Auto-Color Backdoor
Lors d'une cyberattaque sophistiquée visant une entreprise chimique américaine en avril 2025, des acteurs malveillants ont exploité une vulnérabilité critique désormais corrigée de SAP NetWeaver pour déployer la porte dérobée Auto-Color. Cet incident met en évidence les risques persistants posés par les systèmes non corrigés et les logiciels malveillants avancés ciblant des cibles de grande valeur.
Table des matières
Exploitation de la faille CVE-2025-31324 : une passerelle vers l’exécution de code à distance
Au cœur de l'attaque se trouve la faille CVE-2025-31324, une vulnérabilité critique de téléchargement de fichiers non authentifiés dans SAP NetWeaver. Cette faille permet l'exécution de code à distance (RCE) et a été corrigée par SAP en avril 2025. Malgré ce correctif, les pirates ont exploité des systèmes non corrigés pour compromettre un appareil exposé publiquement. L'attaque s'est déroulée sur trois jours et a impliqué des téléchargements de fichiers malveillants et des communications avec l'infrastructure liée au malware Auto-Color.
Auto-Color : une porte dérobée furtive et sophistiquée
Analysé pour la première fois en février 2025, Auto-Color fonctionne de manière similaire à un cheval de Troie d'accès à distance (RAT) conçu pour infecter les environnements Linux. Il a déjà été observé lors d'attaques ciblant des universités et des entités gouvernementales en Amérique du Nord et en Asie entre novembre et décembre 2024.
L'une des caractéristiques les plus révélatrices d'Auto-Color est sa capacité à dissimuler ses comportements malveillants lorsqu'il ne peut pas atteindre son serveur de commande et de contrôle (C2).
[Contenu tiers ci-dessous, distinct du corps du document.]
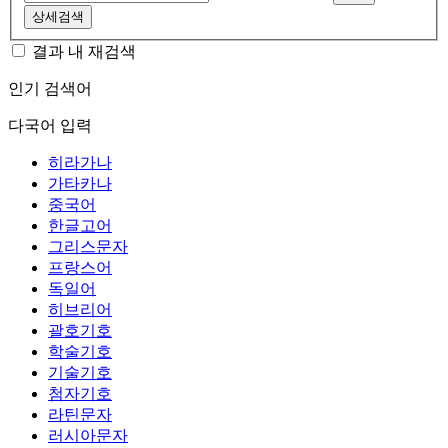
상세검색
결과 내 재검색
인기 검색어
다국어 입력
히라가나
가타카나
중국어
한글고어
그리스문자
프랑스어
독일어
히브리어
괄호기호
학술기호
기술기호
첨자기호
라틴문자
러시아문자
Cette fonctionnalité témoigne d'un haut niveau de sécurité opérationnelle et d'une volonté d'éviter toute détection lors de la réponse aux incidents ou de l'analyse en sandbox.
Principales fonctionnalités d’Auto-Color
Auto-Color propose une suite complète de fonctionnalités anti-malveillance conçues pour assurer un contrôle approfondi des systèmes compromis. Parmi celles-ci :
- Capacités du shell inversé
- Création et exécution de fichiers
- Configuration du proxy système
- Modification de la charge utile globale
- Profilage du système
- Auto-suppression via kill switch
Ces fonctionnalités permettent aux attaquants non seulement de maintenir un accès persistant, mais également de s’adapter de manière dynamique et d’effacer les preuves lorsque cela est nécessaire.
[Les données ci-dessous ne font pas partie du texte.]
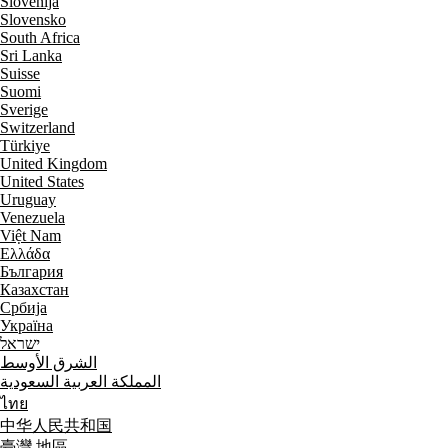
Slovenija
Slovensko
South Africa
Sri Lanka
Suisse
Suomi
Sverige
Switzerland
Türkiye
United Kingdom
United States
Uruguay
Venezuela
Việt Nam
Ελλάδα
България
Казахстан
Србија
Україна
ישראל
الشرق الأوسط
المملكة العربية السعودية
ไทย
中华人民共和国
臺灣 地區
Chronologie de l’attaque : une infiltration calculée
Les experts en sécurité ont identifié l'intrusion le 28 avril, lorsqu'un binaire ELF suspect a été détecté sur un serveur connecté à Internet, probablement équipé de SAP NetWeaver. Cependant, les premiers signes de reconnaissance et d'analyse auraient commencé au moins trois jours plus tôt, ce qui témoigne d'une planification minutieuse.
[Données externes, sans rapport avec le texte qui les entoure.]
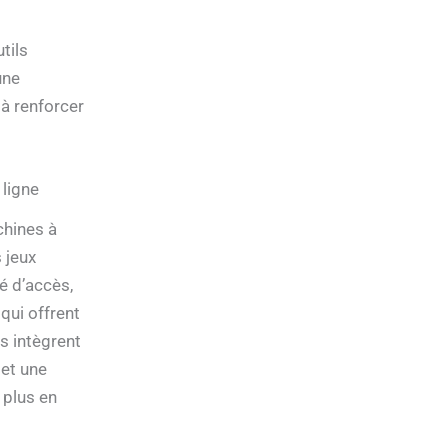
tils
une
 à renforcer
 ligne
chines à
 jeux
é d’accès,
qui offrent
s intègrent
 et une
 plus en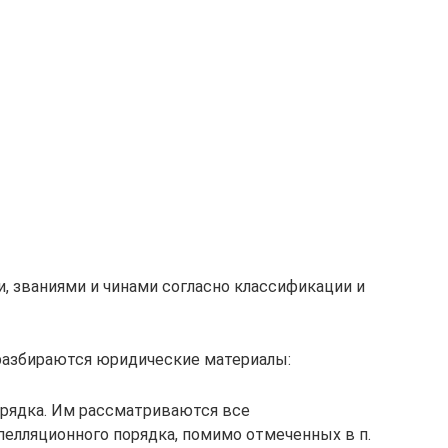
, званиями и чинами согласно классификации и
разбираются юридические материалы:
рядка. Им рассматриваются все
пелляционного порядка, помимо отмеченных в п.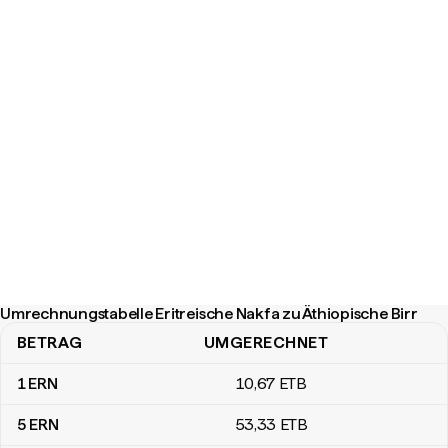
Umrechnungstabelle Eritreische Nakfa zu Äthiopische Birr
BETRAG
UMGERECHNET
Umrechnungstabelle Eritreische Nakfa zu Äthiopische Birr
1
ERN
10
,67
ETB
5
ERN
53
,33
ETB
Les attaquants ont utilisé la vulnérabilité CVE-2025-31324 pour déployer une charge utile secondaire, un binaire ELF qui s'est avéré être la porte dérobée Auto-Color. Une fois déployé, le malware a démontré une compréhension approfondie des systèmes Linux et a exécuté des actions avec une précision mesurée, minimisant ainsi son empreinte pour éviter toute détection précoce.
Un signal d’alarme pour la sécurité des entreprises
Cet incident souligne l'importance d'appliquer rapidement les correctifs et de surveiller en permanence les infrastructures critiques. Des logiciels malveillants sophistiqués comme Auto-Color, associés aux vulnérabilités des plateformes d'entreprise comme SAP NetWeaver, représentent un risque important pour les organisations de tous secteurs. Les équipes informatiques doivent prioriser la gestion des vulnérabilités et se préparer à détecter et à contrer les menaces furtives et persistantes.